══ Texto citado
Ese privilegio aquí se transforma en fiesta. Los pacientes buscan o preguntan por los médicos, que no les suelen hacer mucho caso; las enfermeras a los pacientes con el mismo efecto; los familiares a los enfermeros para que les informen de algo y los vigilantes a los familiares para que dejen trabajar a la gente en paz. Todo sazonado con obreros arreglando o terminando de montar cualquier cosa, mensajeros en busca de los vigilantes, que solo "vigilan" a las enfermeras, camilleros discutiendo sobre "el derecho de paso" y administrativos inundándote con todo tipo de formularios sobre tu edad, peso, alergias y, sobre todo, compañía de seguros.

Es decir, una especie de verdulería en la que todo el mundo grita, ordena y coquetea.

Reconozco que nunca me había enfrentado a la "burocracia hospitalaria" gracias a mi condición de "hijo de médico". Cuando pensaba que el agradecimiento que tengo y siempre tendré a mi padre dificilmente podría aumentar, volvía a equivocarme. Evitar ese papeleo es otro regalo más que, silenciosamente, mi padre nos ha otorgado a toda la familia.

Siempre recuerdo los hospitales como lugares seguros, sanos y silenciosos. Una especie de oasis de tranquilidad que uno puede encontrar en medio del bullicio de la ciudad solo roto por el sonido de las sirenas de las ambulancias. No las recuerdo como un lugar de dolor y tristeza. El hospital siempre ha estado asociado a mi padre y a llamadas a horas inapropiadas debido a las guardias, seguidas del lamento y las quejas de mi madre. Desgraciadamente, es solo cuestión de tiempo que todo eso cambie.

9.15.2011

Santos y santeros

Es muy habitual cruzarte en esta ciudad con los llamados santeros. Si les soy sincero nunca he sabido exactamente a qué se dedica esta gente. No soy una persona muy creyente y, si lo fuese, dudo mucho que mi fe eligiese a gente que se combulsiona y entra en estado de éxtasis de forma aleatoria y espectacular.

Aún así, este tipo de creencias están muy arraigadas en esta parte del mundo. Cuanto más sales de las grandes ciudades más influencia tienen. Claro está que la gran mezcla en el subcontinente no solo fue de razas y las creencias y cultos que trajeron los esclavos africanos aún persisten en partes de la sociedad. Distintas de las indígenas claro está. 

No es ya la querida "Pachamama" (madre tierra) con la que el presidente boliviano Evo Morales se llena la boca sin parar. En Venezuela, escuchar a su presidente hablar de respeto a la gran deidad andina sería un insulto con el precio irrisorio que se paga por la energía, por supuesto no renovable, y por la nula existencia de cualquier tipo de plan serio y creíble de aplicación, no ya de energías limpias, sino de respeto al medio ambiente. La agujereada franja del Orinoco, o el contaminado lago de Maracaibo lo atestiguan.
════
*Instrucciones*
Indica si cada afirmación concuerda con el texto citado y respalda cada respuesta con las palabras exactas del texto que lo deciden. (a) Quien escribe nunca se había enfrentado a la burocracia hospitalaria. (b) Quien escribe recuerda los hospitales como lugares de dolor y tristeza. (c) Las creencias de los santeros pierden influencia a medida que uno se aleja de las grandes ciudades.
══ Registros extraídos
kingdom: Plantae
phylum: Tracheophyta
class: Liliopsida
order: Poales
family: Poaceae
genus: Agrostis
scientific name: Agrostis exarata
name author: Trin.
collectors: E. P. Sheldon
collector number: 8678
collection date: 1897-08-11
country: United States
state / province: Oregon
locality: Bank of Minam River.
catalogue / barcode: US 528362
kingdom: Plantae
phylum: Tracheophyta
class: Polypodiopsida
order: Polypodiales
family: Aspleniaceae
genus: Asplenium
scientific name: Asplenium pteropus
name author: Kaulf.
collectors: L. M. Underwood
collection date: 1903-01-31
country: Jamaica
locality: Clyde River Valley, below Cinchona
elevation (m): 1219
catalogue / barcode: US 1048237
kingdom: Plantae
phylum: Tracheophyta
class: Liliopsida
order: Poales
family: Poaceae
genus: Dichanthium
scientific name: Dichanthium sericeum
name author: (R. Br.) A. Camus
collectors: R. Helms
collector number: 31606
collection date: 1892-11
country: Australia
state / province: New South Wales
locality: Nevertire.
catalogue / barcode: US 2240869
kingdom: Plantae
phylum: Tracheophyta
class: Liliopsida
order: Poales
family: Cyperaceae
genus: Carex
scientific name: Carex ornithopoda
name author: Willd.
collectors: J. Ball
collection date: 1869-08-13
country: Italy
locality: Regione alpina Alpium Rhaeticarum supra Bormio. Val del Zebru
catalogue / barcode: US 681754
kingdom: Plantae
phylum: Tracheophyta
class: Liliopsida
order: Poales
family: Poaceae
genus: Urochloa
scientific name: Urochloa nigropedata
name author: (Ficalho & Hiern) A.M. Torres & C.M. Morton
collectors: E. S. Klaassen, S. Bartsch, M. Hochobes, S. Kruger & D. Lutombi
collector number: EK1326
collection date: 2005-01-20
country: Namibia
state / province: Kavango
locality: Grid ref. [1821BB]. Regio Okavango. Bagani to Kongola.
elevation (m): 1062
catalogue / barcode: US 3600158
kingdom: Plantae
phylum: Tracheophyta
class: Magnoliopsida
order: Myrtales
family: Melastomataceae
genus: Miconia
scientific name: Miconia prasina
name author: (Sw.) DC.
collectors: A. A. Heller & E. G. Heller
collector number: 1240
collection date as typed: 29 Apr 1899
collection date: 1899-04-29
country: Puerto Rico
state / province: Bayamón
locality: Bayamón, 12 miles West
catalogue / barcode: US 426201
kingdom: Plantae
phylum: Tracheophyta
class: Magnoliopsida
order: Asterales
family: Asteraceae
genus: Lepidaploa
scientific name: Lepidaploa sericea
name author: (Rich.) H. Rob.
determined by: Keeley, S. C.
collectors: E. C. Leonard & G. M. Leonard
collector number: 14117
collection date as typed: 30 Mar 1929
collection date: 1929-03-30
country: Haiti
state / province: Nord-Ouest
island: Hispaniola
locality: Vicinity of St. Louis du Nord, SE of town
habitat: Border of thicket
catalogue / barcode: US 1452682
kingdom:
════
*Respuesta*
(a) Sí: «Reconozco que nunca me había enfrentado a la "burocracia hospitalaria"».
(b) No: «No las recuerdo como un lugar de dolor y tristeza».
(c) No: «Cuanto más sales de las grandes ciudades más influencia tienen».